One of the most attractive features of the sharing economy is how it’s already redefined urban spatial form and economy—an intoxicating blend of spatial efficiency delivered at a profit. Digital connectivity facilitates people’s ability to rent-out spare bedrooms and basements, keep parking spaces full all day, hop on-and-off a bicycle that doesn’t belong to you, and jump across town in a shared cab with a stranger heading the same direction. This ability to make more consistent use of what was already there has created new revenue streams to an entirely new class of entrepreneurs and asset owners, with significant impacts on incumbent firms in the relevant industries.
While sharing economy services raise legitimate questions about how society regulates workers, asset owners, and even customers in those industries, we also must not lose sight of what the sharing economy could mean for how we regulate space.
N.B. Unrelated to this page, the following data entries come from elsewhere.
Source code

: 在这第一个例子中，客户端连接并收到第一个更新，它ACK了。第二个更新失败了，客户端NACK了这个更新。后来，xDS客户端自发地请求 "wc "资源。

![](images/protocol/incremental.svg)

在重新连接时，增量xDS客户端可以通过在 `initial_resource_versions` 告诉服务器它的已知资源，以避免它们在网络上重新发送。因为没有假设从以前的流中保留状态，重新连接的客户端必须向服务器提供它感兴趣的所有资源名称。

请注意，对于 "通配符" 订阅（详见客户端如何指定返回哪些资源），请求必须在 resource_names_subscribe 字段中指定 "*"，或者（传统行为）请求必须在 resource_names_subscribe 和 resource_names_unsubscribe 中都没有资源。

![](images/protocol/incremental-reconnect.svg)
The Airbnb fight in Paris raises new, complicated questions about neighborhood identity. The debate is far from over on whether shared rides and autonomous vehicle technology will reignite or temper demand for suburban sprawl. Much like how regulators cannot ignore the presence of sharing economy firms, so must urban leaders begin to address how the sharing economy will shape their spatial form.
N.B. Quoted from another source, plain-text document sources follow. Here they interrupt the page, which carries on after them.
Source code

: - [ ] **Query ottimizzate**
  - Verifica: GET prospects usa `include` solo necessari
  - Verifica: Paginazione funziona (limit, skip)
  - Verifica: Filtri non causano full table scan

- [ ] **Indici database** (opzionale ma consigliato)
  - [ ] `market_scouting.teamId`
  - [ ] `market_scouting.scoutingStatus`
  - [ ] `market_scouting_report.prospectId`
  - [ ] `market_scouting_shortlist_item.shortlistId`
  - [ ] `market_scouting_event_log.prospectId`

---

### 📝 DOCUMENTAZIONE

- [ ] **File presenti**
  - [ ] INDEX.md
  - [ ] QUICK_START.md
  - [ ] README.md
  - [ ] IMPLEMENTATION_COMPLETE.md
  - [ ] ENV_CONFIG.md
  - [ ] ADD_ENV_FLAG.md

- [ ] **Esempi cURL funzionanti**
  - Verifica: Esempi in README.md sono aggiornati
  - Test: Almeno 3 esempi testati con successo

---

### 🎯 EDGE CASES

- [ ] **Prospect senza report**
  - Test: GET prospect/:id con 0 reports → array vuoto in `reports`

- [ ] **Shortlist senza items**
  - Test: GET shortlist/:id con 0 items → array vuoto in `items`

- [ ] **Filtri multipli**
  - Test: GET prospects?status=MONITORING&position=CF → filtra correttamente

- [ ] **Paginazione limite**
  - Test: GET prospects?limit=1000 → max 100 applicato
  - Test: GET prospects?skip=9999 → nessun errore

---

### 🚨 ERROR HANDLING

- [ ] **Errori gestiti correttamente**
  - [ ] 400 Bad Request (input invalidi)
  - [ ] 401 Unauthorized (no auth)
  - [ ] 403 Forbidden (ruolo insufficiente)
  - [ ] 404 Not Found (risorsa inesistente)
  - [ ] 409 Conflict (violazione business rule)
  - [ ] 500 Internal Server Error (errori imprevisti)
Did Congress regulation-proof the sharing economy?
Susan Hennessey is Fellow in National Security in Governance Studies at the Brookings Institution. She is the Managing Editor of the Lawfare blog, which is devoted to sober and serious discussion of “Hard National Security Choices.”
Airbnb has sued the city of San Francisco over a newly-enacted ordinance that requires hosting platforms to verify that short- term rental listings are registered with the city. Under Section 230 of the Communications Decency Act (CDA 230), the company argues it cannot be held liable for any content users post on its platform, including illegal rentals. The immunity granted by CDA 230 is hailed as a cornerstone of technological innovation—without it there probably wouldn’t be a Google or a Facebook. But the standoff in San Francisco illustrates a moral hazard: companies like Airbnb have strong financial incentives to risk violations of law, yet are immunized from liability mechanisms designed to encourage responsible behavior.
What’s a city to do?
Convince Congress to fix its unintended error. When immunity leads to abuse, Congress can intervene to limit damage while protecting innovation. Legislators struck precisely such a compromise with the Digital Millennium Copyright Act, setting conditions providers must meet to avoid copyright infringement liability. As the sharing economy develops in the form of online platforms, Congress must decide baseline obligations of corporate citizenship. Laws must balance innovation and the protections afforded by state and federal regulations—including housing and rental codes.
The sharing economy offers untold economic and social promise. But circumventing rules that keep our cities safe, healthy, and functional is not “disruption,” it’s just breaking the law.